Technical analyst Kevin, better known on X as @Kev_Capital_TA, rekindled debate over Dogecoin’s market structure on Sunday when he urged traders to ignore the “non-stop TA on DOGE for engagement purposes” and to concentrate on the two signals that have guided the meme-coin’s price for more than two years. “Not much has changed for Dogecoin here,” he wrote. “Don’t let the other analysts on this platform flood you with non stop TA on DOGE for engagement purposes. We know what to watch for here.”
Dogecoin’s Fate Hinges On This
Kevin’s view hinges on the weekly chart he posted on 26 June. At that time, Dogecoin (DOGE) was hovering near $0.166—and, according to his chart, sitting directly on an ascending support cluster that has defined every major move since the 2022 bear-market washout. “Looking at Dogecoin on the weekly time frame,” he said, “you can see that ever since the bear market breakout on the weekly RSI back in 2022, any time DOGE has hit that level again—which has happened five times now—Doge has gone on to see major bounces. A failure of this weekly RSI level along with a failure of the $0.143-$0.127 level would be the line in the sand between longer term bearish price action or continued bull.”
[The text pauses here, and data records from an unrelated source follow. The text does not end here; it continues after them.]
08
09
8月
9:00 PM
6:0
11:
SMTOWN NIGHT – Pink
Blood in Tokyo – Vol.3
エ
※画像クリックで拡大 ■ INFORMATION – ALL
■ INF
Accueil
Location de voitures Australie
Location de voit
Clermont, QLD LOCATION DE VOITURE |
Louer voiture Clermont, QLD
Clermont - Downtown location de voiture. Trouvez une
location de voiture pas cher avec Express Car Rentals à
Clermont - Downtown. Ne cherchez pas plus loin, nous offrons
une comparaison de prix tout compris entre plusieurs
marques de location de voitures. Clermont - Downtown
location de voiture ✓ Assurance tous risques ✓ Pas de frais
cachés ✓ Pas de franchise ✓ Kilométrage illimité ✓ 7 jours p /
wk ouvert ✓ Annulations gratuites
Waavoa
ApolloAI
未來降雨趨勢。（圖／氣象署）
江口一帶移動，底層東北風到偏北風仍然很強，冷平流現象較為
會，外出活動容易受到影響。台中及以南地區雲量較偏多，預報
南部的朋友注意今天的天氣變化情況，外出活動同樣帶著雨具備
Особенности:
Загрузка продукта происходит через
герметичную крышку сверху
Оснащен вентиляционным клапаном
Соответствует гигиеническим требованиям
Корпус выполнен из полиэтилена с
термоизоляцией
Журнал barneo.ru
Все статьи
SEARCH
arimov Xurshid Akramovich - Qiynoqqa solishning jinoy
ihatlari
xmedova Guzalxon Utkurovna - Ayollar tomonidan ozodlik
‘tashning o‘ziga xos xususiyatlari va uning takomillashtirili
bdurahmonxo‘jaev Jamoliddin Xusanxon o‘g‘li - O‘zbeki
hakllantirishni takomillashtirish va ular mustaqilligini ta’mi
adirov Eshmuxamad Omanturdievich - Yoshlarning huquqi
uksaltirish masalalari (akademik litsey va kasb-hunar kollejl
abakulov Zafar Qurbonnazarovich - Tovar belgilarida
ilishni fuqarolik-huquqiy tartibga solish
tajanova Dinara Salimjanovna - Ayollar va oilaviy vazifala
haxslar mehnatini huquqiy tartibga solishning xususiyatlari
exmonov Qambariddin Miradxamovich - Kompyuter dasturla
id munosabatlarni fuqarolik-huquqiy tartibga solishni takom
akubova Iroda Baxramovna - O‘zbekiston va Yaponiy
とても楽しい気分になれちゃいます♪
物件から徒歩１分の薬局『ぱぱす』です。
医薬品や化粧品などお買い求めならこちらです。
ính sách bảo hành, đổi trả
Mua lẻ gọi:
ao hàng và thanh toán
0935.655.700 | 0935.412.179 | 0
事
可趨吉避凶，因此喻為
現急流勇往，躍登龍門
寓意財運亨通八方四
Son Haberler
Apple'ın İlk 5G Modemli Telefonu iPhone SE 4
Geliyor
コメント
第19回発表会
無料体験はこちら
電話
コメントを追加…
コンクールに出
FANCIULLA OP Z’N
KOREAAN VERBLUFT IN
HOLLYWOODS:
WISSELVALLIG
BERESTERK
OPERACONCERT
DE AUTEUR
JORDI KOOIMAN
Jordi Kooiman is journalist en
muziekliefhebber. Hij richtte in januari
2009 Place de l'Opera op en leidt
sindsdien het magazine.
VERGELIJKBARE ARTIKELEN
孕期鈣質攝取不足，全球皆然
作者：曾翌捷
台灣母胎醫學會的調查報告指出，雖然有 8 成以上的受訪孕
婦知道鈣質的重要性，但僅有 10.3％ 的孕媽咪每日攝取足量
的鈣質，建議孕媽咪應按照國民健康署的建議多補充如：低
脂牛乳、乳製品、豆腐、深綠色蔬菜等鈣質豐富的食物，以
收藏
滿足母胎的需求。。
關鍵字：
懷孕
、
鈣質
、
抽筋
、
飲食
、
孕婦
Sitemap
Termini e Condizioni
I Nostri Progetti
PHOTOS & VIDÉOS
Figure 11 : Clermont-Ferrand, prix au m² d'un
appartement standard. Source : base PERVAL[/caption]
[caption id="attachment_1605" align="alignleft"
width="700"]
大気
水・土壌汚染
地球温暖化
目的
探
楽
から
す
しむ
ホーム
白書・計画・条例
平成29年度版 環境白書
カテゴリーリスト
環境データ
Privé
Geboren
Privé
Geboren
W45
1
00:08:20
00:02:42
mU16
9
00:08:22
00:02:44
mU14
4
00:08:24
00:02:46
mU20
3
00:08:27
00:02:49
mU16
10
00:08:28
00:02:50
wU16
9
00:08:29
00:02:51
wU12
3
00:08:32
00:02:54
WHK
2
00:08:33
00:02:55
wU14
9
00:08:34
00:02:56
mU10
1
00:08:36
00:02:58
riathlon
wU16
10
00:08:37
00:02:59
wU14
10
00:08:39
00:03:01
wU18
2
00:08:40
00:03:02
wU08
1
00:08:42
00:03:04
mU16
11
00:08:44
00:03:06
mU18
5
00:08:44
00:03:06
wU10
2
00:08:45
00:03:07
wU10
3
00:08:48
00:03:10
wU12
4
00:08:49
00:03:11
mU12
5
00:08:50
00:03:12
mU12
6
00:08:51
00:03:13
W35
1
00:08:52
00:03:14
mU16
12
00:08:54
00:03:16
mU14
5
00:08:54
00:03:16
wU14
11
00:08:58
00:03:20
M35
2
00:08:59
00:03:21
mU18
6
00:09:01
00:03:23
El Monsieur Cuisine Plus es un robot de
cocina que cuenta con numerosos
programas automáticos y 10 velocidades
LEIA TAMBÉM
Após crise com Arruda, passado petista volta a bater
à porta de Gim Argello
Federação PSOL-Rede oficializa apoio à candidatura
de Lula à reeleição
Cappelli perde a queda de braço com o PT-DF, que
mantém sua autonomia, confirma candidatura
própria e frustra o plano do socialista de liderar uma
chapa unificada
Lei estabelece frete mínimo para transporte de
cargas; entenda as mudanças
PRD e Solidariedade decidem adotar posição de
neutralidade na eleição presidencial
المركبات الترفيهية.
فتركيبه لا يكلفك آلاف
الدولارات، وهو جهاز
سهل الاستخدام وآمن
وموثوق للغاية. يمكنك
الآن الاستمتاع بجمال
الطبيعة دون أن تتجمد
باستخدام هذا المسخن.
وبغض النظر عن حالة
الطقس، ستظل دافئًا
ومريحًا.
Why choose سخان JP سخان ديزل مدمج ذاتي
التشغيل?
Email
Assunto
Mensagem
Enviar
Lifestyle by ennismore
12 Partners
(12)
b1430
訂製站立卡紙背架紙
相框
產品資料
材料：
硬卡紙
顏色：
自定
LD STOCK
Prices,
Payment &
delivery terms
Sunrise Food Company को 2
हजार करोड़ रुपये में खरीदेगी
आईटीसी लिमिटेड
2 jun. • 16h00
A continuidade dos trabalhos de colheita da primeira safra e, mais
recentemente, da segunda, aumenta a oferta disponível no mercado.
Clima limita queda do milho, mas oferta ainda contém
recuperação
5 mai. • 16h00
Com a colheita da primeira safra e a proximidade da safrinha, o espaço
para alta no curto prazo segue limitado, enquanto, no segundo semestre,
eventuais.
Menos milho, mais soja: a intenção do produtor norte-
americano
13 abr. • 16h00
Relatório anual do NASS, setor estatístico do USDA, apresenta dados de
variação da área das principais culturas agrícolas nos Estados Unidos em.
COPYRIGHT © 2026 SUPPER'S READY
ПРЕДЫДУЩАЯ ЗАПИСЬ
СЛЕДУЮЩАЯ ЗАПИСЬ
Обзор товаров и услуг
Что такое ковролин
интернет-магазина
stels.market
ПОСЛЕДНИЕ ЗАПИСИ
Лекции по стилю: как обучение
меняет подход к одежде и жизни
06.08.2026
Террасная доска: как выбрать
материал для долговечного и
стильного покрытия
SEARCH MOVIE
The chart shows Dogecoin sitting just millimetres above a confluence of the green 0.382 Fibonacci retracement ($0.13778), the upper boundary of a falling trend line that has been in force since May 2021 and the weekly 200 SMA and EMA. Previously, Kevin stated via X: “Weekly 200 SMA and EMA are must holds for Dogecoin along with the macro .382 and down trending support.” Beneath lies the horizontal “line in the sand” at $0.143-$0.127—a zone Kevin has ring-fenced with bold yellow trend lines.
Below the price pane, the weekly Relative Strength Index tells an equally focused story. Kevin has drawn a white band just above the 40-line; the yellow RSI profile has now tapped that band five times. Each tag coincided with a price trough circled in orange on the main chart. The oscillator’s simple moving average (plotted in magenta) has curled below 50 but remains above the 40-support, keeping the pattern intact.
Overhead, Kevin’s chart maps a hierarchy of Fibonacci checkpoints: the 0.5 retracement at $0.18988 (red), the tightly stacked 0.618 ($0.26169) and 0.65 ($0.28548) (yellow), and the 0.786 ($0.41317) (blue). Two large violet supply boxes—one between $1.00 and $1.30 and another around $2.20 and $2.70—represent possible bull run targets. Kevin refrains from forecasting how quickly those zones might come into play, emphasising instead that holding the current support cluster is the single prerequisite for any higher-time-frame bullish thesis.
The analyst also zoomed out to the broader digital-asset landscape in a Sunday follow-up. “The biggest moves for #Altcoins have yet to occur,” he argued, tying potential break-outs to macro-economic easing. “If the macro leads us to further easing and the market sniffs that out … then the ingredients will be in place for a massive move higher on Alts. Altcoins have always required the proper ingredients to make a sustained out-performance over #BTC for months. We’re closer than many understand; we just need a few more things to fall into place.”
For now, Kevin’s message is stripped to its essentials: watch the weekly RSI band and the $0.143-$0.127 price shelf. As long as both survive, the chartist sees no reason to overhaul his structural bias—no matter how crowded the Dogecoin commentary stream becomes.
At press time, DOGE traded at $0.172.